Hi everybody,
I planned to compare reference genome assemblies of two plant varieties (~1.1 Gb genome size) to identify nucleotide sequence divergence (SNPs per kb) and large structural variations (SVs) between them.
Both varieties were downloaded from Phytozome database as unmasked formats (however, they still contain Ns). I initially used mummer4 (nucmer) for the sequence alignment and SNPs calling. Then, I tried to use syri (plotsr) in python environment to find SVs, but it failed to detect structural variations due to "missing information" within the assemblies.

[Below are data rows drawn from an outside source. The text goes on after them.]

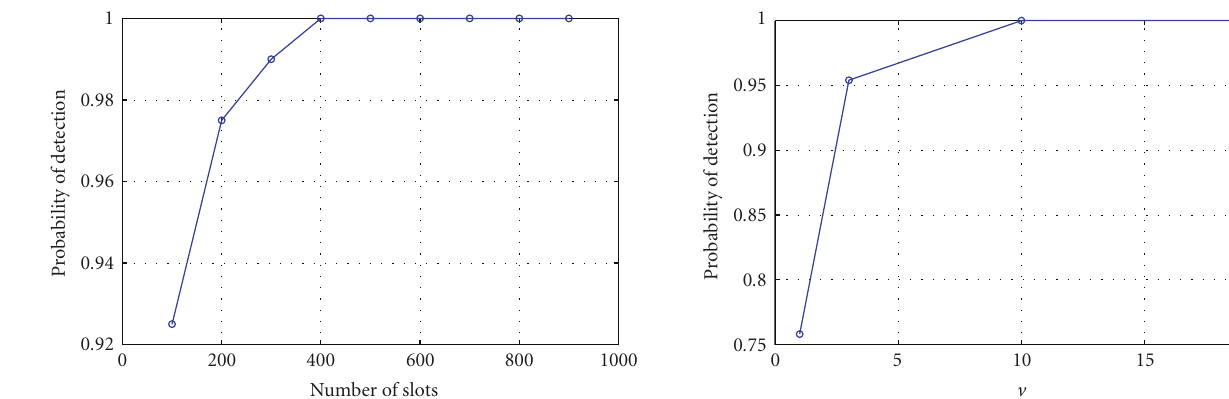
Figure 9: Probability of detection versus number of slots (N SLOT ) for K 0 = 10, v = 20m/s, and SNR = 10dB.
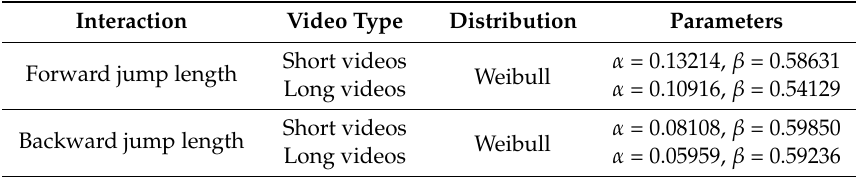
Table 1. Jump length characterization.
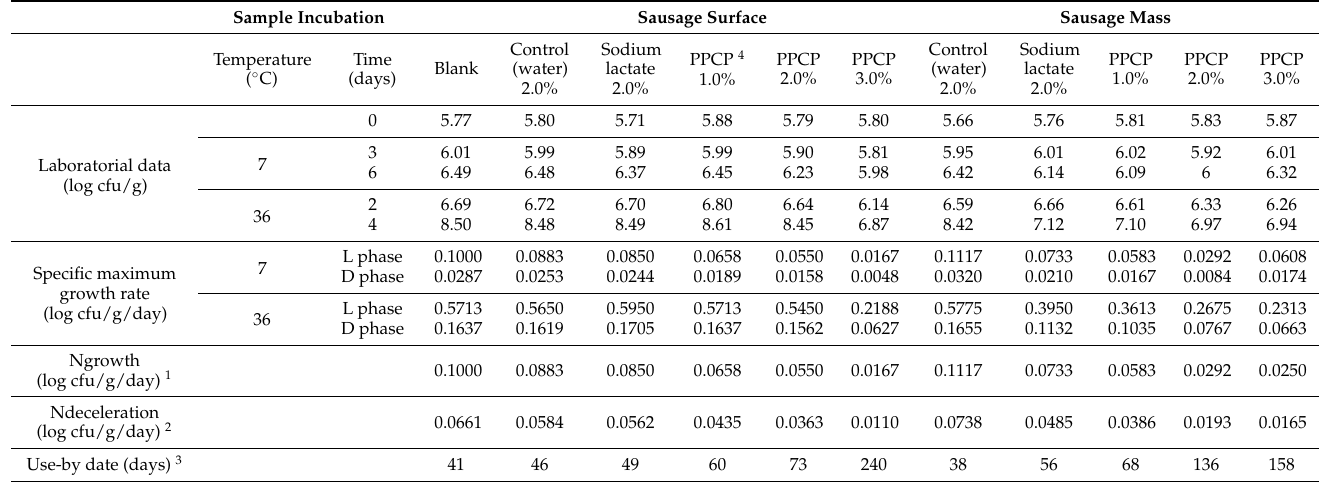
Table 5. Durability study of vacuum-packaged cooked sausages stored at 7 ◦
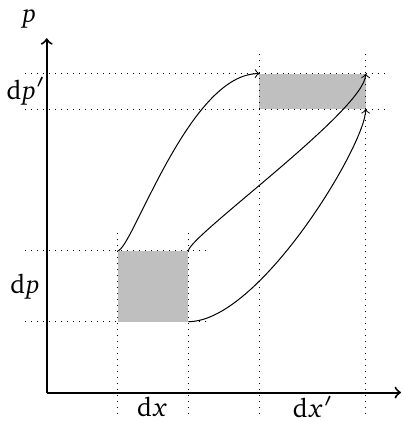
Figure 6: This figure depicts how the phase space volume occupied by particles within ( x , x + d x ) and ( p , p + d p ) changes in a time step d τ to ( x (cid:48) , x (cid:48) + d x (cid:48) ) and ( p (cid:48) , p (cid:48) + d p (cid:48) ) . The particle number in both elements is the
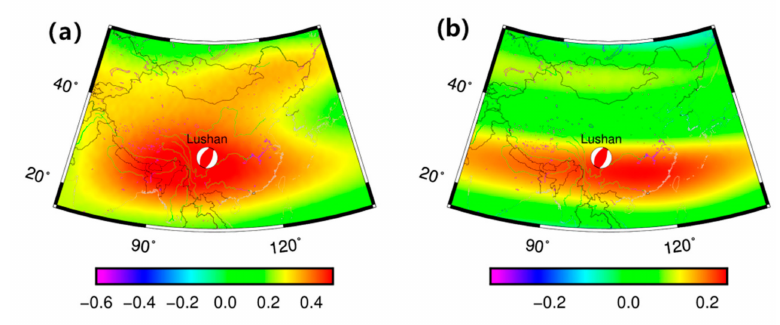
Figure 9. Relative variability of the total electron content (TEC) values (to values one day before) based on RIM. ( a ) 14 days prior to shock; ( b ) 19 days prior to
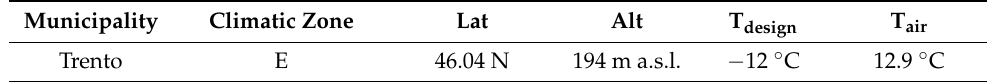
Table 2. Climatic data for the municipality of Trento.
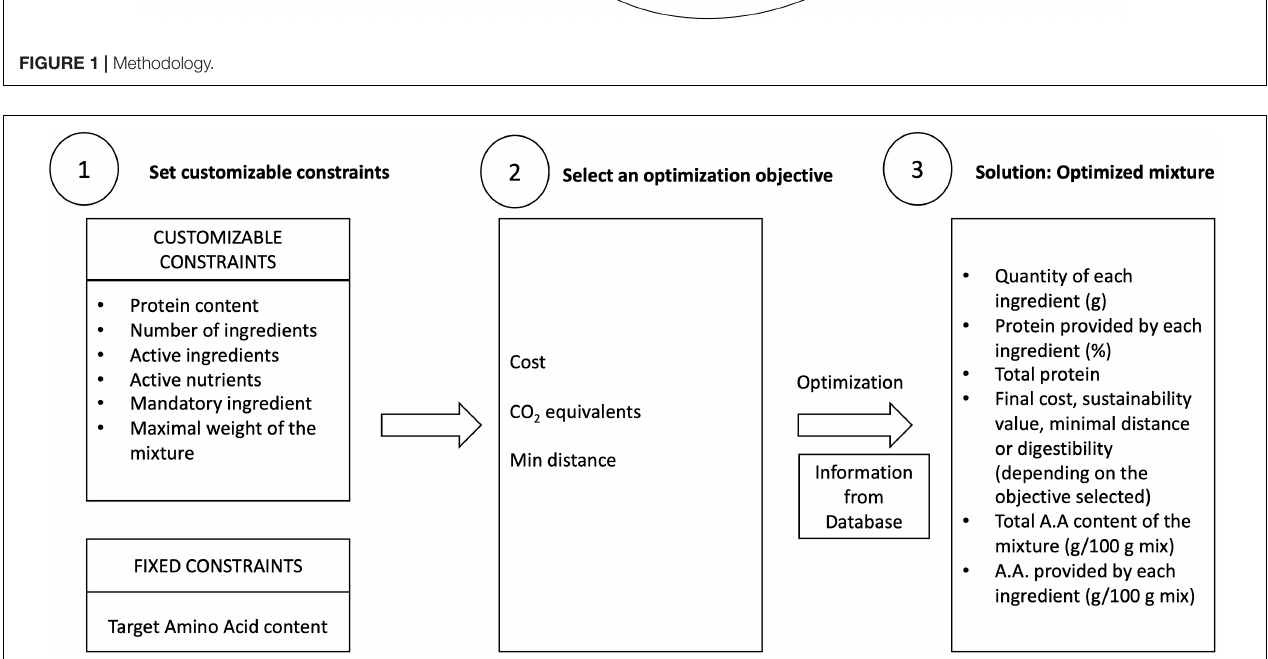
FIGURE 2 | Linear optimization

Do the Ns may cause this issue? Perhaps, is there any alternative way to conduct this analysis?
Thanks, Chiara
the Ns in the sequence should not be something to worry about. This is quite common, it denotes gaps in the assembly/sequence : regions of which we know they should be there but can not determine the correct sequence content for it. (== such sequences with Ns in it are also called scaffolds).
I don't think syri is the best option for you, it was designed to compare genome versions of the same specie rather than comparing different strains or varieties. Besides, it has many deficiencies for drafted assemblies (you need chromosome-scale assemblies) and does many assumptions considering you are comparing the same genome. In my opinion nucmer is a good idea that you can complement with sniffles2 (if you have access to the sequencing reads).
Hi both,
I appreciate your advice. I have one more question: since they are draft assemblies, should I use a read simulator before starting the similarity analysis (alignment for SNP calling, structural variation, etc)? When does a read simulator is used?
Thank you,
Chiara